— EXCERPT PROVIDED —
Doing CQRS + Event Sourcing without building a spaceship
In most projects using web frameworks - where the state of models is managed using the framework’s own ORM through CRUD operations - sometimes managing the state of complex models (usually aggregate roots) can be difficult. Specially if different people/apps update the model at the same time. One of the ways to tackle this complexity is to separate how you persist and retrieve these models from the datastore, as done by the CQRS pattern.
And a big misconception about CQRS is that people relate it straight away to how Java and C# community skillfully combined it with DDD and created a more complex solution — which is great by the way — but it’s not the only way to do it.
But as Martin Fowler wrote on his post about CQRS “At its heart is the notion that you can use a different model to update information than the model you use to read information.”
And the same goes about Event Sourcing, as written on CQRS and ES Deep Dive by Microsoft “If you capture changes in your write model as events, you can save all of your changes simply by appending those events to your database or data store on the write side using only Insert operations.”
So the DDD Java/C# solution is great when working with a reactive microservice architecture where events are fired from all over the place and you need Sagas and so on. Calculating state in this scenario can become a nightmare indeed. But this is not the case I want to discuss. The objective of this post is to tame a difficult aggregate root in a single app using CQRS + Event Sourcing.
CQRS + ES is very appealing, what could we learn from it?
- Read and write separation — OK, no way around it, there can be some serious disparity about how you do reading and writing that tears them apart.
- Having a stream of events where events are logged and can be used to calculate the current state of the model — also OK, it’s a nice concept.
- Using CRON jobs, replaying events all the time to calculate the current state — NOT going to happen.
- Having to convert events if you need to introduce changes to ensure backward consistency — NOT going to happen.
The ideal solution in my opinion should not require supporting systems and should be friendly to modification. It should have a small learning curve and also it should not be hard to implement (weeks not months).
Am I asking too much? Maybe, but what’s the problem in trying to solve it?
JS + Flux +Redux have taught us all some good stuff about state management, I’m pretty sure we can simplify event sourcing quite a bit and bring it down from the over engineering spectrum.
Why Binocular as project name?
Like CQRS, binocular vision happens when two separate images from two eyes are successfully combined into one image in the brain. CQRS has two eyes: the read and write eyes.
What is the problem I’m trying to solve?
It’s always better when we have real examples to give us context. So I work at Weengs, which is a shipping company and in our domain we have an aggregate root called `Shipment`. Logically speaking a shipment gets passed around in many apps (ours and third party). And also physically, from the seller of a product, to our drivers, then to our warehouse, then to a carrier to finally being delivered to the buyer/recipient.
And we’re talking about same day or next day delivery here, it’s heavy stuff. To make it possible to work with shipments we do a lot of logging and monitoring, it’s time-consuming and a sign of struggle to manage the state of shipments.
Apart from the obvious information about the Shipment itself, there is also a lot of what you could call metadata from the operations department and third party services. Shipments hold loads of information, and it changes all the time.
How I want to solve it
- I want to write in an immutable, append only fashion.
- I also want to read the current state fast.
- If I bump into any issue I need to fix it fast.
- I need all events logged.

— INPUT DATA —
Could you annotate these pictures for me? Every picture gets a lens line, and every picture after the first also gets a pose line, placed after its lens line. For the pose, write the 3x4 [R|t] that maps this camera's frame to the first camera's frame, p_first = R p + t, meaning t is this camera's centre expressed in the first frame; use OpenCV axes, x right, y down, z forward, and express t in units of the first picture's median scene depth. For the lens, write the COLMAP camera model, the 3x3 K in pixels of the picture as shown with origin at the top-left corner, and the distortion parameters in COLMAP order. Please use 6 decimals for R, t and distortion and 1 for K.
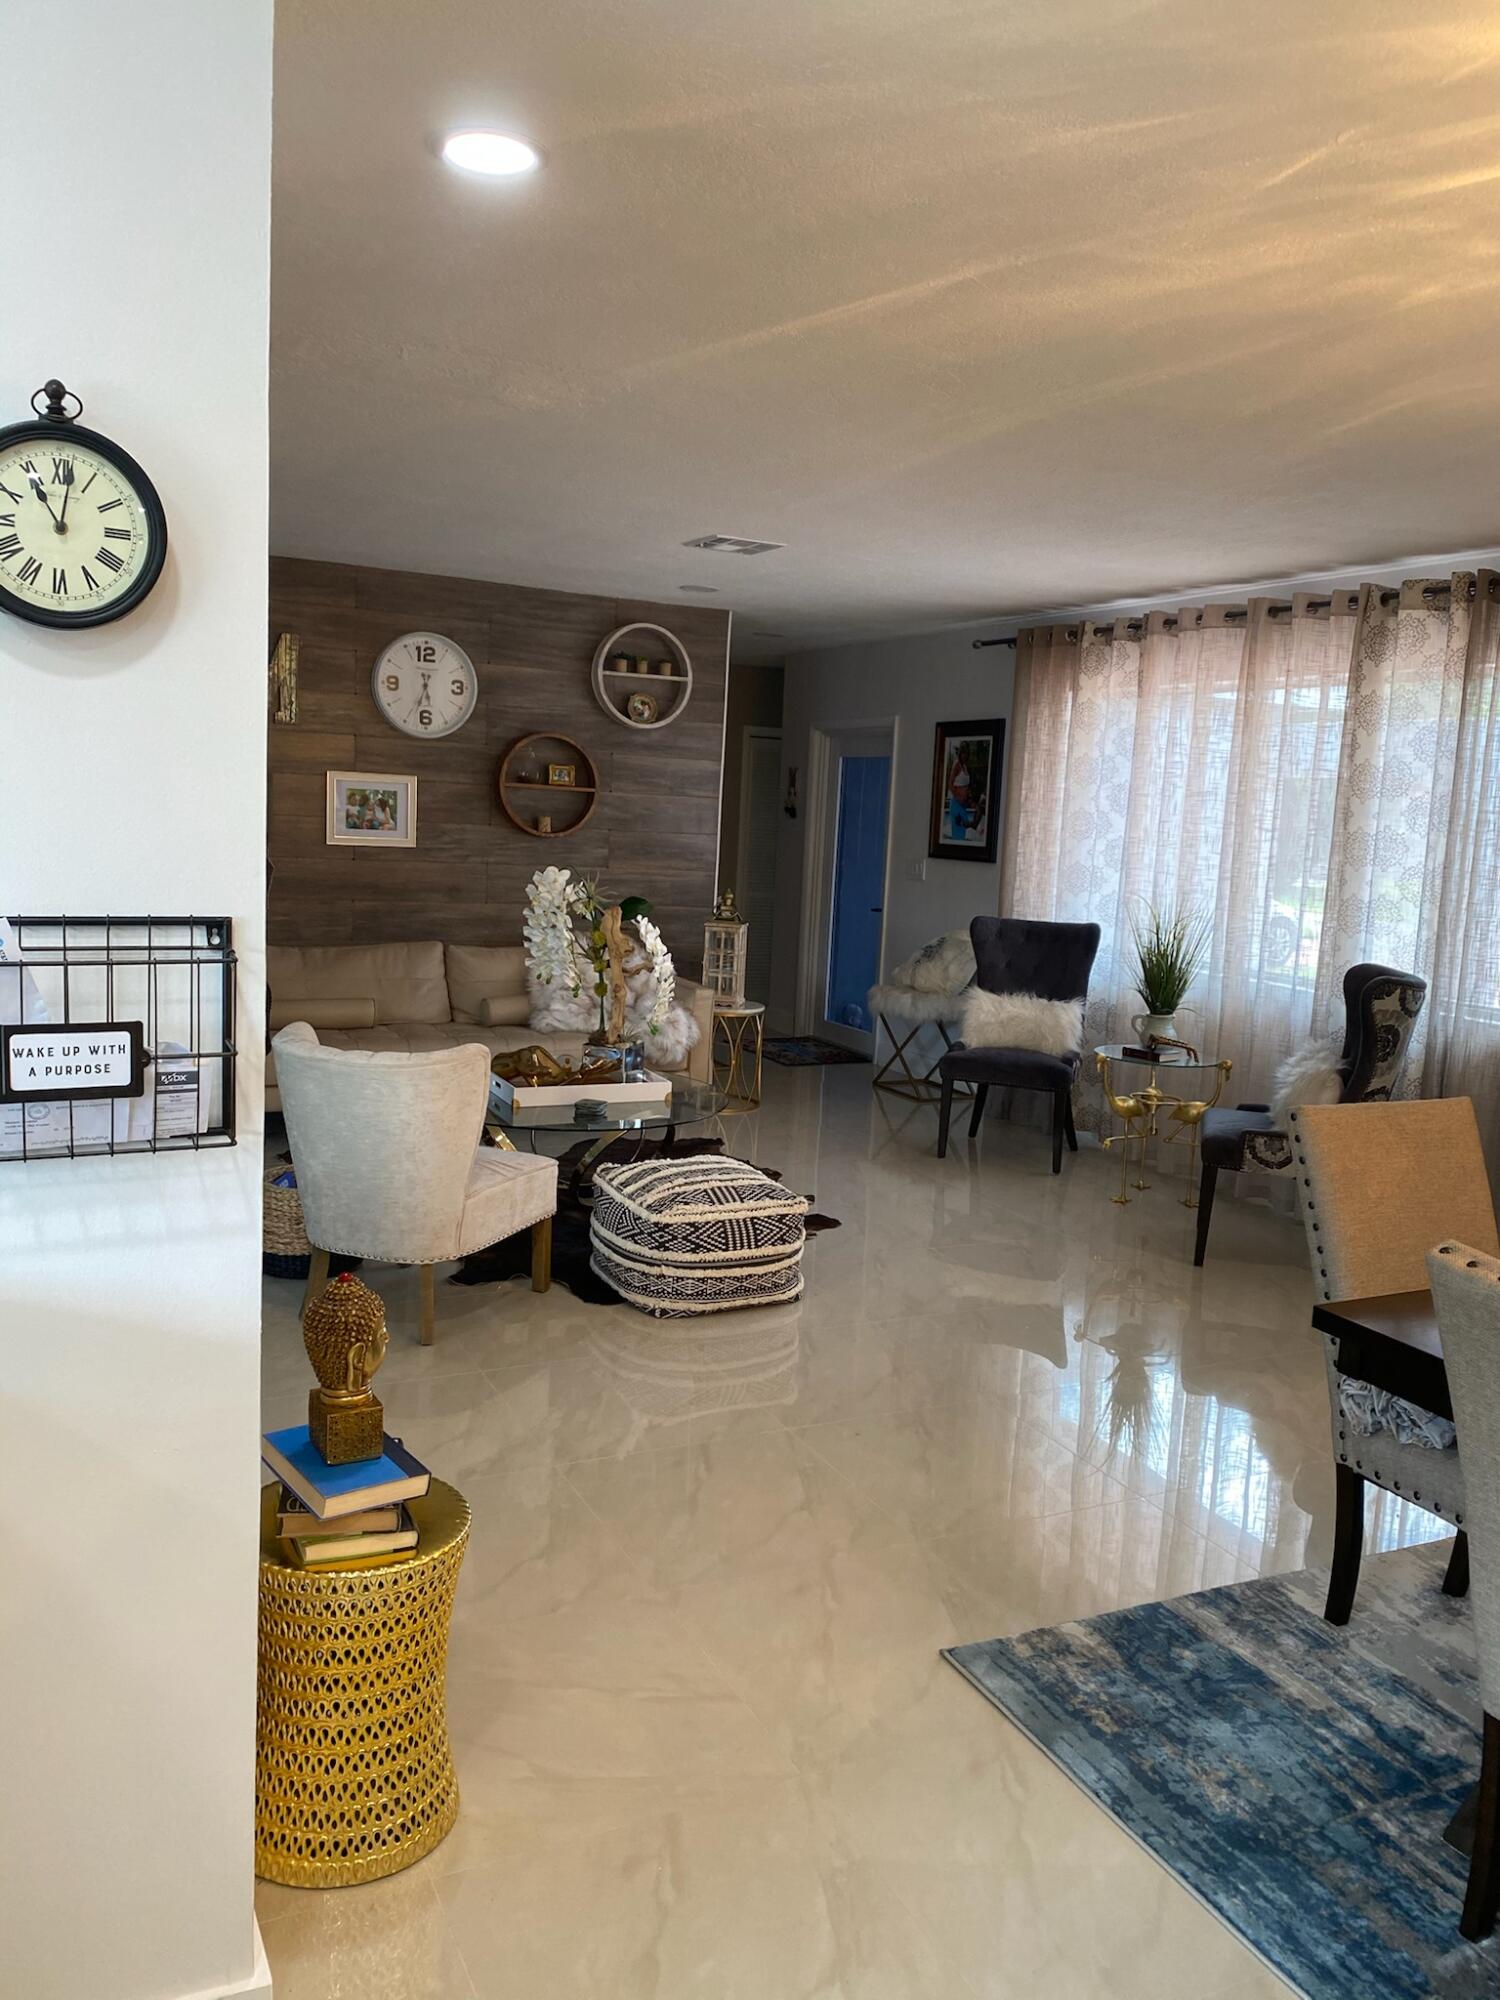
lens RADIAL K [[1521.3, 0, 741.5], [0, 1521.3, 997.6], [0, 0, 1]] dist [0.031663, -0.039592]
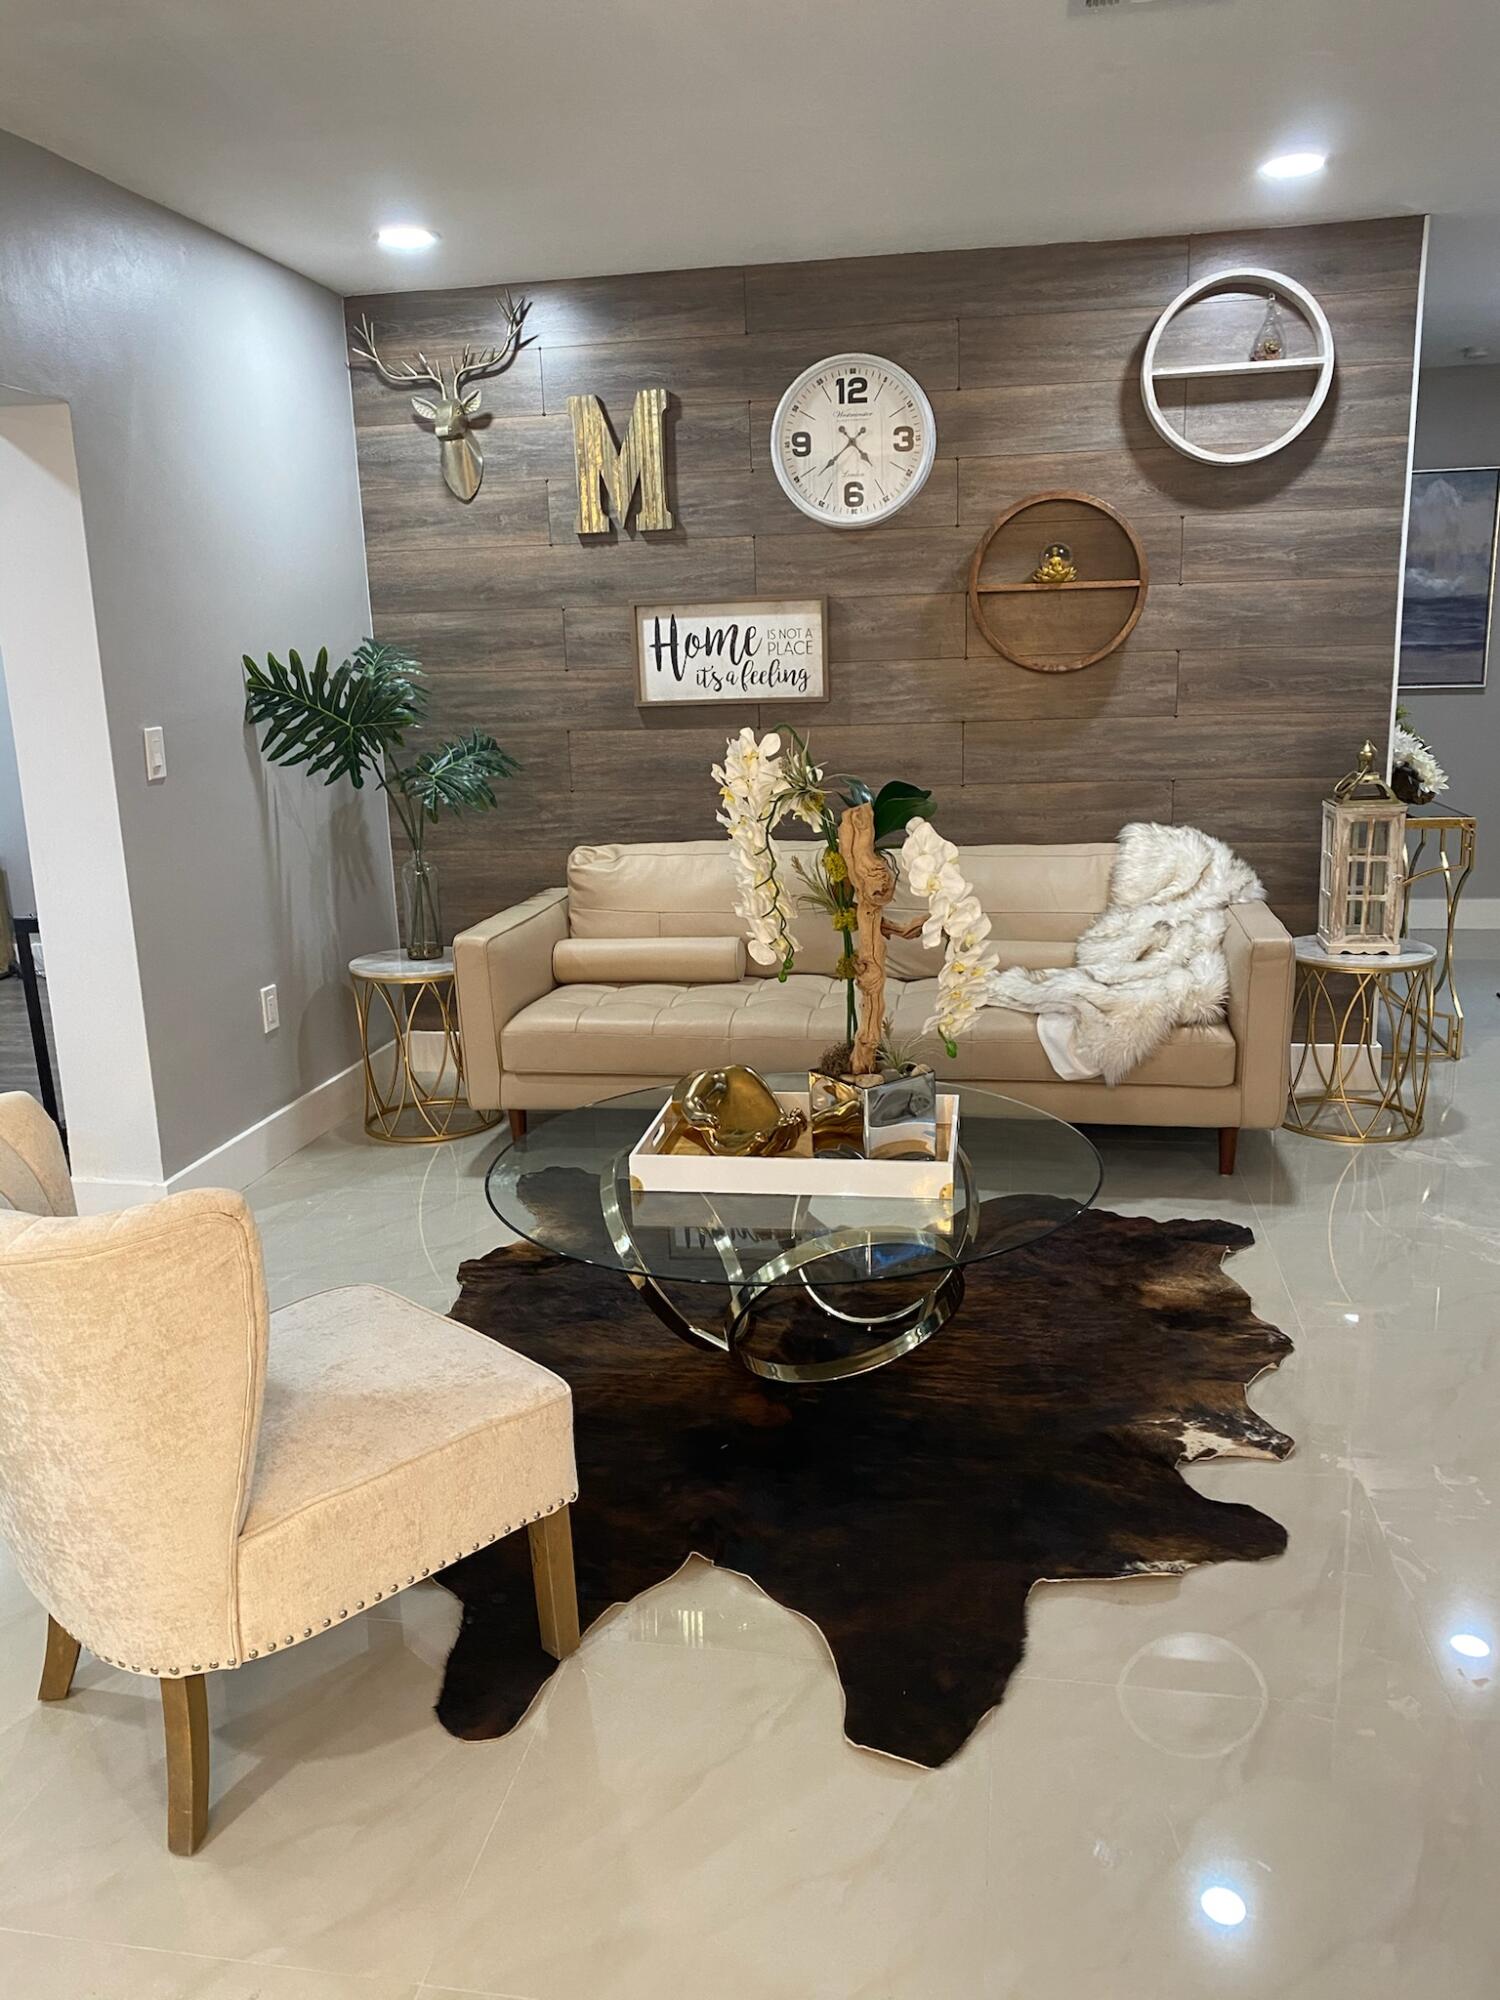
lens RADIAL K [[1521.3, 0, 747.4], [0, 1521.3, 991.0], [0, 0, 1]] dist [0.031663, -0.039592]
pose [[0.807680, 0.051719, -0.587349, 0.140668], [-0.000300, 0.996181, 0.087306, -0.032822], [0.589621, -0.070339, 0.804611, 0.445621]]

— WORK TASK —
From the post on CQRS and Event Sourcing, output word for word the passage starting with "CQRS + ES is" and going on through "tears them apart.".

— SOLUTION TO THIS PROBLEM —
CQRS + ES is very appealing, what could we learn from it?
- Read and write separation — OK, no way around it, there can be some serious disparity about how you do reading and writing that tears them apart.